“So, I hear Haley’s a jumper.” Pete’s lips curved into a sarcastic smile.
“In case you didn’t hear, she did not jump.”
“Kate, it was all over the news, you’re a hero.”
Fuck you, Pete, Kate thought as she walked into her office and slammed the door. Unfortunately Pete was right. It was all over the news. “The publicist who saved the crazy, suicidal author”—that’s how Entertainment Tonight had headlined the story the night before. Both Leno and Letterman had devoted most of their monologue to it and Haley had even made the high-brow NPR.

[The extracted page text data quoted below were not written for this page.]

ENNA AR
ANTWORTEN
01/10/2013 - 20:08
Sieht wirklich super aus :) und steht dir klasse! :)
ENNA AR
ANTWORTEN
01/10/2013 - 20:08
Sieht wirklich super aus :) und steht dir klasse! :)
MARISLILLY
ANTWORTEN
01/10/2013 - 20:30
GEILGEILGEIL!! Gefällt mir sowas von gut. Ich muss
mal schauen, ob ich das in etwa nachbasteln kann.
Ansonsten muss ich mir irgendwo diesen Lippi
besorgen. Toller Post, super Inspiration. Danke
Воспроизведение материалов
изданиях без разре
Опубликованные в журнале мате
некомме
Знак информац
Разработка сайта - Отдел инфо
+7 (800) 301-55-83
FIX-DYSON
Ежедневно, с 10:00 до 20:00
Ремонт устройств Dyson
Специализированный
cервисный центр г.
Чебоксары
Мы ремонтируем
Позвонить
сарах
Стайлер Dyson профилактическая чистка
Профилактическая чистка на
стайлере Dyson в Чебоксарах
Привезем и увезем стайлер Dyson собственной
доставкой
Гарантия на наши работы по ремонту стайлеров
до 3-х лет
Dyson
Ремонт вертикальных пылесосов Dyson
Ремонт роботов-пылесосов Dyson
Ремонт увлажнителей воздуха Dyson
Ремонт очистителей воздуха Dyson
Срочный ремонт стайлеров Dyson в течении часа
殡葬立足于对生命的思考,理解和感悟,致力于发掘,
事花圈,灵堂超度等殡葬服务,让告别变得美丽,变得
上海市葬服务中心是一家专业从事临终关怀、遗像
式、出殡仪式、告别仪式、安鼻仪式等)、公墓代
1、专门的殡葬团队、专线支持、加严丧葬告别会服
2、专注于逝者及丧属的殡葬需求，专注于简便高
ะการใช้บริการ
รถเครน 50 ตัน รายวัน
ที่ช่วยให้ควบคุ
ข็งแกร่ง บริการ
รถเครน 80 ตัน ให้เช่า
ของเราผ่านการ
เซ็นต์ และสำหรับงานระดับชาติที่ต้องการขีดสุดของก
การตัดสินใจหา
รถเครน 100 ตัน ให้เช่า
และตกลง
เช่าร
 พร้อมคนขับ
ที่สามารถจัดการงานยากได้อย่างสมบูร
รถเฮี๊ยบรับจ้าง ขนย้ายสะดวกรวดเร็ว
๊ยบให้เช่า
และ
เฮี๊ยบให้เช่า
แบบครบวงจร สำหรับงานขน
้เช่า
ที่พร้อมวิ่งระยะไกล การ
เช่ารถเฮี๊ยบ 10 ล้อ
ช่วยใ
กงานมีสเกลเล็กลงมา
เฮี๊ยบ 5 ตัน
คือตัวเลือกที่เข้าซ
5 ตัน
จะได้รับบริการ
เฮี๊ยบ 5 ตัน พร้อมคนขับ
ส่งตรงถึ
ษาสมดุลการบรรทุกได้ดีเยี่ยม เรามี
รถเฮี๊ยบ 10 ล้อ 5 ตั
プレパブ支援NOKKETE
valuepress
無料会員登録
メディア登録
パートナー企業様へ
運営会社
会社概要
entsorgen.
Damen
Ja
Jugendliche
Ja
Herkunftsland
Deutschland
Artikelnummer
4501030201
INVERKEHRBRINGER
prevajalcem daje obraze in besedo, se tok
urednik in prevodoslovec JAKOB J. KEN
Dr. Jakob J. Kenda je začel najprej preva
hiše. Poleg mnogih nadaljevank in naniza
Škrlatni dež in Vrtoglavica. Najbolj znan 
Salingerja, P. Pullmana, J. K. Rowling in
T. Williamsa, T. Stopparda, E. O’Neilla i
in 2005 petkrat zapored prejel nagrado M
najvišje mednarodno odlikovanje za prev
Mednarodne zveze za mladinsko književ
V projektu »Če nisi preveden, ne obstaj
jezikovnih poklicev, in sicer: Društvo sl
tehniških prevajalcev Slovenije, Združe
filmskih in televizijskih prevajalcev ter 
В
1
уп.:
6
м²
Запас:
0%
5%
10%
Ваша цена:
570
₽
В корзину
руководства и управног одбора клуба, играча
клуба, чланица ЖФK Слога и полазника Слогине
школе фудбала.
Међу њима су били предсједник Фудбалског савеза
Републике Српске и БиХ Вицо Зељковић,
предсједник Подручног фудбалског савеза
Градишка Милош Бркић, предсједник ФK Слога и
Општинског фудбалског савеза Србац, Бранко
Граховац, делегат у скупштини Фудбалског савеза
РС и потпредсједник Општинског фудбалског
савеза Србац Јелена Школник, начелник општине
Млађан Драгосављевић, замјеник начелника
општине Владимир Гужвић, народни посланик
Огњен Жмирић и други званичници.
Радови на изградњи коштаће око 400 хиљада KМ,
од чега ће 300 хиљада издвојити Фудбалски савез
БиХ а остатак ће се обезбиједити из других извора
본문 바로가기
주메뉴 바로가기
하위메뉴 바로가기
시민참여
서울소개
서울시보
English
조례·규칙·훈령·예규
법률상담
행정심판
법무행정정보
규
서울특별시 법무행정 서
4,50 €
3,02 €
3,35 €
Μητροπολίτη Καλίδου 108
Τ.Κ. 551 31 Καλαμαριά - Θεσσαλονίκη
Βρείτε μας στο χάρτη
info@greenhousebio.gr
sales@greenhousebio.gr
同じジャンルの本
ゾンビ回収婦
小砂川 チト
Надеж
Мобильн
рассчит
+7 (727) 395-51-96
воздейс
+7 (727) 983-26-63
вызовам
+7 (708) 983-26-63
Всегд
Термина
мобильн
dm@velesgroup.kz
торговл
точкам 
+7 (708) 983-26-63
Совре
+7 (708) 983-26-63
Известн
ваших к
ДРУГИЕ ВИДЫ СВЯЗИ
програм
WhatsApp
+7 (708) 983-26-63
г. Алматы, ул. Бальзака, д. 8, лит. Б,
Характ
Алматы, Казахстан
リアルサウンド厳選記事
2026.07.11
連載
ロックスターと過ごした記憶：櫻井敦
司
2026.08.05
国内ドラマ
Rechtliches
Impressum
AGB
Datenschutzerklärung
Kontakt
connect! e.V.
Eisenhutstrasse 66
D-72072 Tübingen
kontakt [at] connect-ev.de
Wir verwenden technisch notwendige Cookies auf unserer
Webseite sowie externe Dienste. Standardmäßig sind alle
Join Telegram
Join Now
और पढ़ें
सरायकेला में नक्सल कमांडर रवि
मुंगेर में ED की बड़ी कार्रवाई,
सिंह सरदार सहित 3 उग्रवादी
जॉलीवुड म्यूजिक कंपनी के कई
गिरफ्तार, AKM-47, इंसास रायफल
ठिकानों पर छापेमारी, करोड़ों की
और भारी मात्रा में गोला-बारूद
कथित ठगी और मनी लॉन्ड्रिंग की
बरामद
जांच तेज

Kate slumped in her chair, not sure what to do next. In her ten years of being a book publicist, she’d saved a number of books from ruin, but Haley’s might just be too far gone. Sure, they’d sell a few thousand from people wanting to read a book written by the “crazy, suicidal author,” but after that it would be over and unless she did something fast, Haley would be nothing more than a cocktail party joke. “Hey did you hear the one about the author who jumped off a building?”
Kate’s phone buzzed but she didn’t answer; she knew without checking the caller ID that it was Haley’s agent calling to see what her brilliant plan was. “Brilliant” Kate said to a still ringing phone, “I have no idea how I can rescue this one.” Kate spun around and faced her floor-to-ceiling window. A view that overlooked Central Park was one she normally enjoyed, but today it was nothing more than a bunch of green and people buzzing about. Kate was certain if she didn’t get Haley a gig on a reputable show, Haley’s career as a writer would be over. By reputation, Kate knew that The View was off the list—they’d pull Haley limb from limb. Though Katie Couric’s new talk show might be a possibility. Though the ratings were still underwhelming, Katie was climbing in popularity.
Suddenly, Kate reached for her phone and punched in a number.
“Tom,” a stern voice answered.
Kate took a deep breath, “Tom, Kate here, how are you?” She tried on her best Mary Poppins’ cheer. Tom wasn’t falling for it.
“Kate, if you’re calling to see if I’ll put your jumper on Piers Morgan, you can call someone else. Piers isn’t interested.”
“She’s not a jumper, Tom and it’s a good story. I mean think about it: Piers could focus on the pressure of the business, the dark side of publishing. We could have James Frey on there, I’m sure after Oprah went off on him, he could say a thing or two about this topic, he would probably tell Haley on live TV to stay as far away from Ms. O as she can, wouldn’t that make for great TV?”
Kate could almost hear the wheels in Tom’s head turning. She knew she’d hit a chord. Tom had been with the show for five years, which was considered long for any producer. Media folk tended to job jump faster than most of us change our underwear.
“Tom?” Kate began tentatively, “what do you think?”
“Actually Katie, it’s not a bad idea.”
Her heart almost jumped out onto her desk. If she could persuade Tom to put Haley on, she might be able to salvage the entire project.
“Kate, listen, I need to run this by a few folks and I suspect it would be contingent on getting Frey on the show and getting him to talk about this. He’s not very fond of this topic as you can imagine.”
“Tom, why not leave that to me? I’m good friends with Frey’s publicist and editor; I might be able to persuade them.”
“Good. He’s got another book coming out so the timing could work out. Listen Katie, if I do this for you, you owe me and you owe me big.”
“Tom, you’ll get my first born.”
She could hear Tom smile through the phone, “It’s not your first born I’m after.”